Colourful Triumph tulips, bred for the cut flower market, flower in the second half of April. They are shorter, with weather-resistant, egg-shaped flowers and should be an essential part of any tulip recipe. ‘Paul Scherer’ comes in shades of blackcurrant.
Extend the excitement in your borders into May with Single and Double Late, Fringed and Lily-flowered tulips – but grow Parrot tulips in containers where they can swoon beautifully without falling over.
Pick a colour scheme
A strong colour scheme looks good and is more economical (if you buy larger quantities of one variety, the price per bulb comes down). So choose a theme and get to work early: order tulips in 50s or 100s in August, because the best go quickly.
Dark tulips need a paler partner or it’s hard to pick them out. There are far more peachy browns than pinks, although the vivid pink ‘Barcelona’ is excellent.
Examine the flames and shading on individual flowers: ‘Prinses Irene’, an early April tulip with burnt-orange flowers, is flamed in purple so it works well with dark sultry tulips.
Ormesby Hall precede the superb ‘Paul Scherer’ with Crocus ‘Orange Monarch’ for the same sunset-orange and thunder-purple colouring.
Go big with containers
Experiment when planting up pots. Use one variety per pot then group pots together for impact.
Avoid wood-based compost – my bulbs have struggled in it. Opt for coir or wool-based instead. The team at Burnby Hall fill the bottom third of pots with their homemade garden compost. They reuse double-skinned plastic pots in a terracotta shade that look like the real thing from a distance.

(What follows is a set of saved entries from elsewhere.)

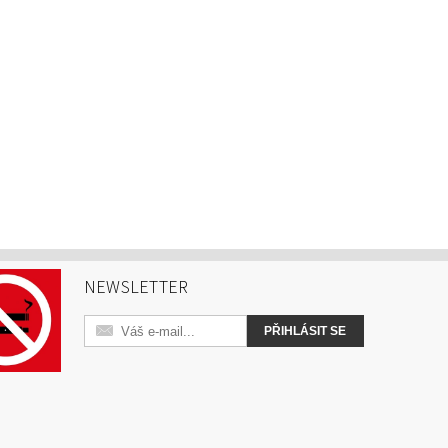
NEWSLETTER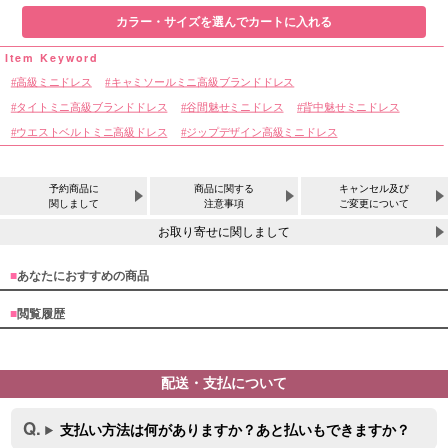
カラー・サイズを選んでカートに入れる
高級ミニドレス
キャミソールミニ高級ブランドドレス
タイトミニ高級ブランドドレス
谷間魅せミニドレス
背中魅せミニドレス
ウエストベルトミニ高級ドレス
ジップデザイン高級ミニドレス
予約商品に
商品に関する
キャンセル及び
関しまして
注意事項
ご変更について
お取り寄せに関しまして
■
あなたにおすすめの商品
■
閲覧履歴
配送・支払について
サイズ
支払い方法は何がありますか？あと払いもできますか？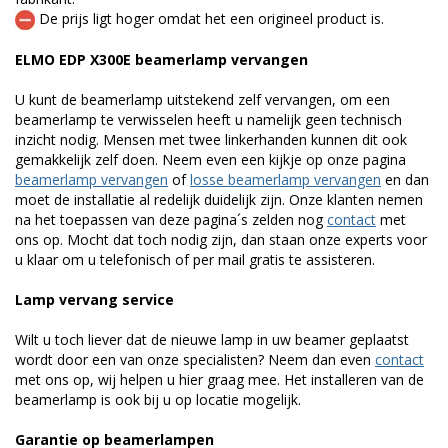
De prijs ligt hoger omdat het een origineel product is.
ELMO EDP X300E beamerlamp vervangen
U kunt de beamerlamp uitstekend zelf vervangen, om een
beamerlamp te verwisselen heeft u namelijk geen technisch
inzicht nodig. Mensen met twee linkerhanden kunnen dit ook
gemakkelijk zelf doen. Neem even een kijkje op onze pagina
beamerlamp vervangen
of
losse beamerlamp vervangen
en dan
moet de installatie al redelijk duidelijk zijn. Onze klanten nemen
na het toepassen van deze pagina´s zelden nog
contact
met
ons op. Mocht dat toch nodig zijn, dan staan onze experts voor
u klaar om u telefonisch of per mail gratis te assisteren.
Lamp vervang service
Wilt u toch liever dat de nieuwe lamp in uw beamer geplaatst
wordt door een van onze specialisten? Neem dan even
contact
met ons op, wij helpen u hier graag mee. Het installeren van de
beamerlamp is ook bij u op locatie mogelijk.
Garantie op beamerlampen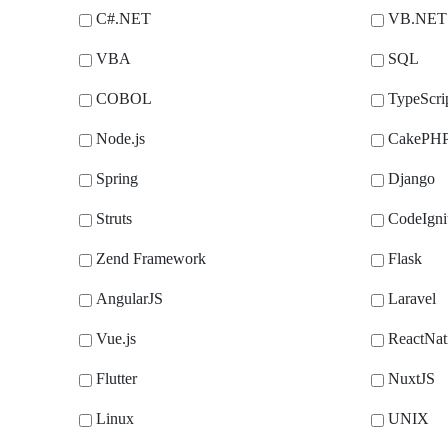
C#.NET
VB.NET
VBA
SQL
COBOL
TypeScri
Node.js
CakePH
Spring
Django
Struts
CodeIgni
Zend Framework
Flask
AngularJS
Laravel
Vue.js
ReactNat
Flutter
NuxtJS
Linux
UNIX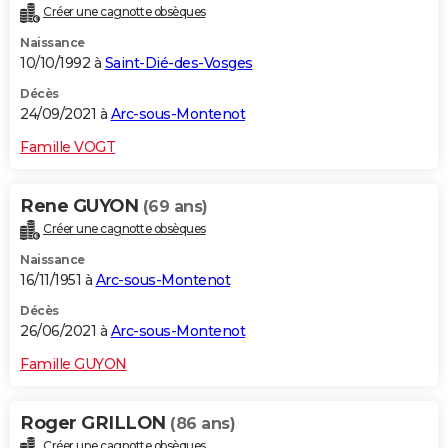
Créer une cagnotte obsèques
City break
Voyage de noces
Climat
Destinations
Voyage nature
Forum
+
PHOTO
Naissance
10/10/1992 à
Saint-Dié-des-Vosges
GUIDES D'ACHAT
Décès
BONS PLANS
24/09/2021 à
Arc-sous-Montenot
CARTE DE VOEUX
Famille VOGT
Carte Bonne année
Carte Pâques
Carte de Noël
Carte Saint-Valentin
Carte d'anniversaire
DICTIONNAIRE
Rene GUYON
(69 ans)
Biographies
Expressions
Dictionnaire
Citations
Proverbes
PROGRAMME TV
Créer une cagnotte obsèques
Naissance
COPAINS D'AVANT
16/11/1951 à
Arc-sous-Montenot
Se connecter
Collèges
Universités
Service militaire
S'inscrire
Lycées
Primaires
Entreprises
Avis de recherche
AVIS DE DÉCÈS
Décès
26/06/2021 à
Arc-sous-Montenot
FORUM
Famille GUYON
Lifestyle
Sport
Television
Cinema
Bricolage
Culture
Auto
Voyage
Roger GRILLON
(86 ans)
Créer une cagnotte obsèques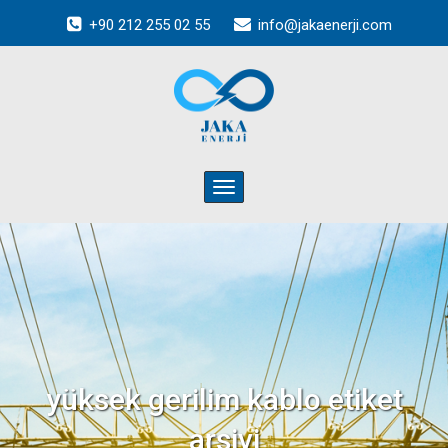
+90 212 255 02 55
info@jakaenerji.com
Toggle
navigation
yüksek gerilim kablo
etiket
arşivi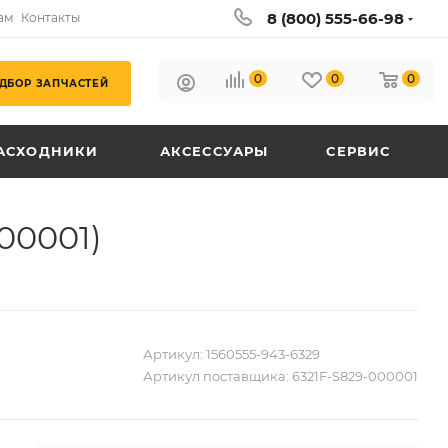
8 (800) 555-66-98
ам
Контакты
0
0
0
ДБОР ЗАПЧАСТЕЙ
АСХОДНИКИ
АКСЕССУАРЫ
СЕРВИС
00001)
Артикул:
1560555-943-6329
Артикул поставщика:
6321F-S829-000001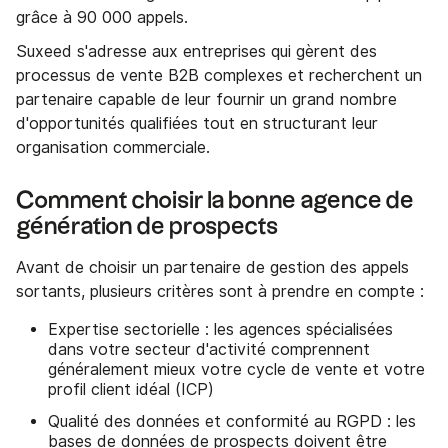
grâce à 90 000 appels.
Suxeed s'adresse aux entreprises qui gèrent des
processus de vente B2B complexes et recherchent un
partenaire capable de leur fournir un grand nombre
d'opportunités qualifiées tout en structurant leur
organisation commerciale.
Comment choisir la bonne agence de
génération de prospects
Avant de choisir un partenaire de gestion des appels
sortants, plusieurs critères sont à prendre en compte :
Expertise sectorielle : les agences spécialisées
dans votre secteur d'activité comprennent
généralement mieux votre cycle de vente et votre
profil client idéal (ICP)
Qualité des données et conformité au RGPD : les
bases de données de prospects doivent être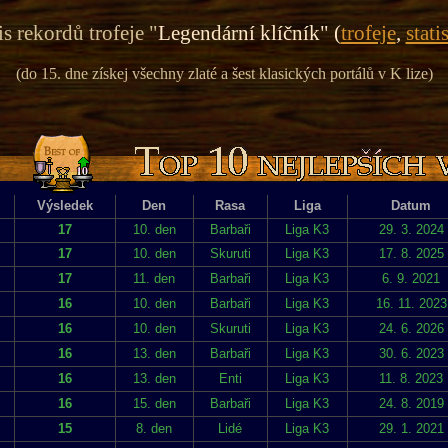
s rekordů trofeje "
Legendární klíčník" (
trofeje
,
stati
(do 15. dne získej všechny zlaté a šest klasických portálů v K lize)
Výsledek
Den
Rasa
Liga
Datum
17
10. den
Barbaři
Liga K3
29. 3. 2024
17
10. den
Skuruti
Liga K3
17. 8. 2025
17
11. den
Barbaři
Liga K3
6. 9. 2021
16
10. den
Barbaři
Liga K3
16. 11. 2023
16
10. den
Skuruti
Liga K3
24. 6. 2026
16
13. den
Barbaři
Liga K3
30. 6. 2023
16
13. den
Enti
Liga K3
11. 8. 2023
16
15. den
Barbaři
Liga K3
24. 8. 2019
15
8. den
Lidé
Liga K3
29. 1. 2021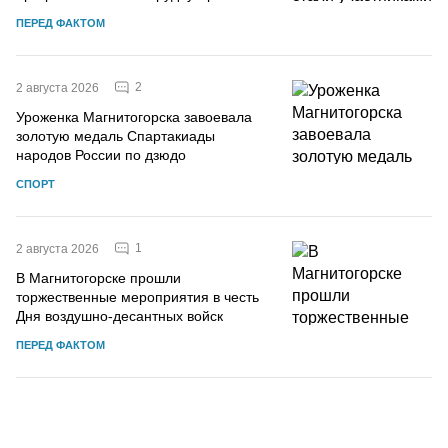
ПЕРЕД ФАКТОМ
2
2 августа 2026
Уроженка Магнитогорска завоевала
золотую медаль Спартакиады
народов России по дзюдо
СПОРТ
1
2 августа 2026
В Магнитогорске прошли
торжественные мероприятия в честь
Дня воздушно-десантных войск
ПЕРЕД ФАКТОМ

Always cover pots with chicken wire to prevent squirrel damage and place pots in the lea of the house to prevent bulbs from becoming waterlogged before they root. Pot feet are advisable too.
Underplant for impact
Wallflowers, forget-me-nots and pansies are support acts used by many head gardeners to cover bare soil between tulips. Order plug plants of these in September and grow them on.
Tulips in grass
Ormesby Hall leave their tulips in borders for an average of two years before lifting and replanting them into a meadow setting. ‘Queen of Night’ provides a piano-key contrast to late pale narcissi. Tulipa sylvestris naturalises reasonably well; this wilding has arching, dark stems topped with green buds that gradually open and turn buttercup yellow. Marry it with blue scillas and muscari and top it up every year or so.
Beware tulip fire
This fungal disease (Botrytis tulipae) proliferates in warm, damp conditions, so leave any tulip planting until November or December, when temperatures are lower. Plant to a depth of 10cm.
Tulipmania
Horseshoe Farm Flowers, Lancaster
Pick your own flowers, two-hour session, £25. Ticket includes a farm tour, question time and a bucket of flowers to take home. Maximum 35 stems (horseshoefarmflowers.co.uk)
Mill Pond Flower Farm, Berwickshire
The cut-your-own-flowers season opened on April 24. Prices per bucket range from £18 to £55, with each session lasting two hours (millpondflowerfarm.co.uk)
Farrington Farm Shop, Bristol
Visit rows and rows of beautiful tulips at the flower farm in late April/early May. Tickets and more information coming soon (farringtons.co.uk)
Little Park Flowers, West Berkshire
Join the Spotlight on Tulips workshop (May 14, £55) and take home a hand-tied bunch harvested from the flower patch (littleparkflowers.co.uk)
This article is kept updated with the latest information.